Stability. We know the applications work on the OS they're running on, and any change to the environment can introduce unintended consequences. Usually the OS is updated at the same time we're planning to deploy new hardware. We can purchase the hardware, configure the OS, install the software and test, test, then test some more before deploying to the production environment.
Having a large estate of computers which all need to be upgraded together. Having multiple Operating Systems or versions of operating systems complicates support.
Having to migrate lots of machines at once is also more complicated and requires more app compatibility checking beforehand and user support after.
Time involvement and stability, whether talking about Linux or Windows. With Windows, I haven't tried an upgrade in a long time, but experience has taught me to avoid the first release of any Windows OS. I always wait until SP1 comes out, unless I hear otherwise from friends who are early adopters.

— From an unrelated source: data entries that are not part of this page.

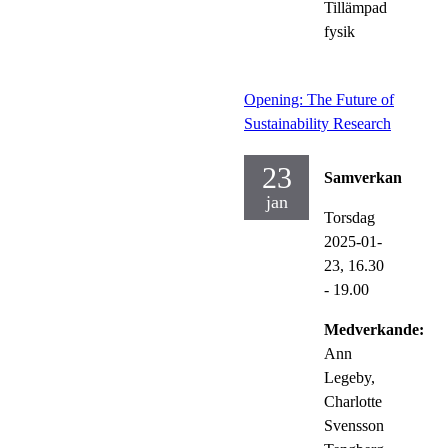
Tillämpad
fysik
Opening: The Future of
Sustainability Research
23
Samverkan
jan
Torsdag
2025-01-
23,
16.30
- 19.00
Medverkande:
Ann
Legeby,
Charlotte
Svensson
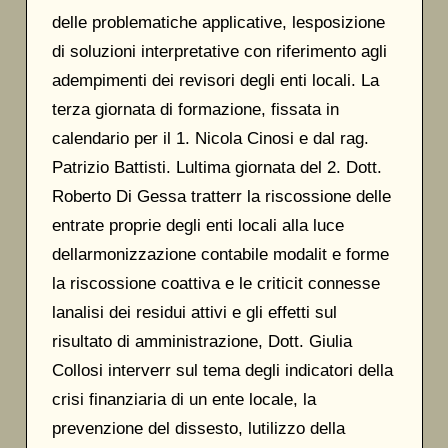
delle problematiche applicative, lesposizione
di soluzioni interpretative con riferimento agli
adempimenti dei revisori degli enti locali. La
terza giornata di formazione, fissata in
calendario per il 1. Nicola Cinosi e dal rag.
Patrizio Battisti. Lultima giornata del 2. Dott.
Roberto Di Gessa tratterr la riscossione delle
entrate proprie degli enti locali alla luce
dellarmonizzazione contabile modalit e forme
la riscossione coattiva e le criticit connesse
lanalisi dei residui attivi e gli effetti sul
risultato di amministrazione, Dott. Giulia
Collosi interverr sul tema degli indicatori della
crisi finanziaria di un ente locale, la
prevenzione del dissesto, lutilizzo della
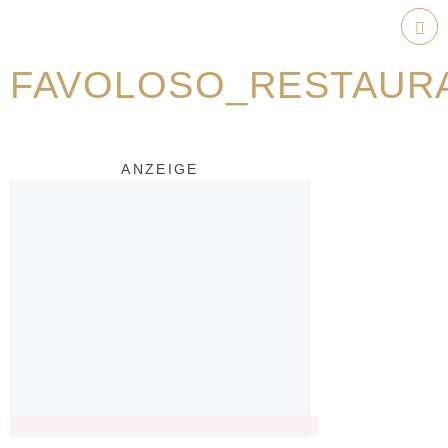
Weiter
zum
Hau
Inhalt
FAVOLOSO_RESTAUR
ANZEIGE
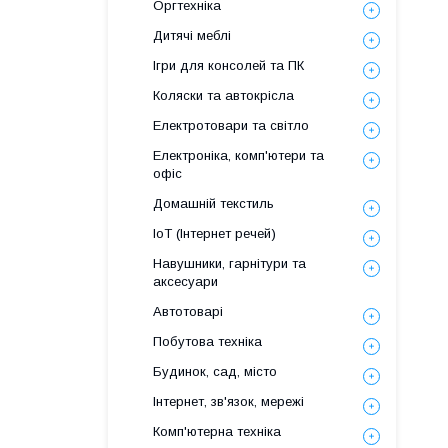
Оргтехніка
Дитячі меблі
Ігри для консолей та ПК
Коляски та автокрісла
Електротовари та світло
Електроніка, комп'ютери та
офіс
Домашній текстиль
IoT (Інтернет речей)
Навушники, гарнітури та
аксесуари
Автотоварі
Побутова техніка
Будинок, сад, місто
Інтернет, зв'язок, мережі
Комп'ютерна техніка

With Linux, I've always used Red Hat. With Fedora, Red Hat releases have become more bleeding edge than they used to be. Due to this, I don't rush to upgrade my Fedora machines. I wait until a release has been out at least a few weeks and I read reviews from early adopters.
I have no experience with Mac (regarding installation and upgrades), but with Windows and with Linux, I find new releases are often not quite ready for prime time. I know if I used a less bleeding edge Linux distribution (such as Debian) then it would probably be more safe to upgrade as soon as a release comes out, but I'm a hacker from way back, and I like solving problems. (That's one reason I'm on SO and SF!)
Above I talked about the stability aspect. For any OS, it's often easier to reinstall rather than upgrade. For Linux, I'll often upgrade once or twice (a year apart) and then do a complete reinstall in place of the next upgrade. For Windows, I normally just replace the hardware and install a new OS on the new hardware. Why ever reinstall Linux? Well, as open source advances, some packages are replaced or discarded. When you upgrade, bits of flotsam are left behind, some in
/etc and some in
/var and some in other places. On a re-install, all of that cruft is cleaned away.
That's the time involvement. Doing an upgrade takes time to clean up cruft (in Linux, *.rpmnew and *.rpmsave, for example). A full reinstall takes time, of course, to ensure that nothing is lost, everything is reconfigured and reinstalled, and so on.
- Current one is still supported by the vendor
- New one does not work with current software (and I can't get a replacement for the current software)
- New one does not work with current hardware (and I have no budget to upgrade/replace hardware)
- The company I work for has not yet tested the OS from a functional and security perspective
There are usually enough things I hate about the current version that are fixed in the next one that I end up upgrading sooner rather than later. I was on Vista x64 a year after it was out, and everything worked absolutely fine - which was quite unexpected given all the bad reputation it had.
(Sorry for the rant, ignore it if you wish, I just had to write this somewhere.)
Windows 8 is just plain ugly and unusable on a desktop system.
Windows Server 2012 is even worse.
Yes, I know, lots of technical improvements and so on.
But the UI totally sucks, and that's a death blow for Microsoft.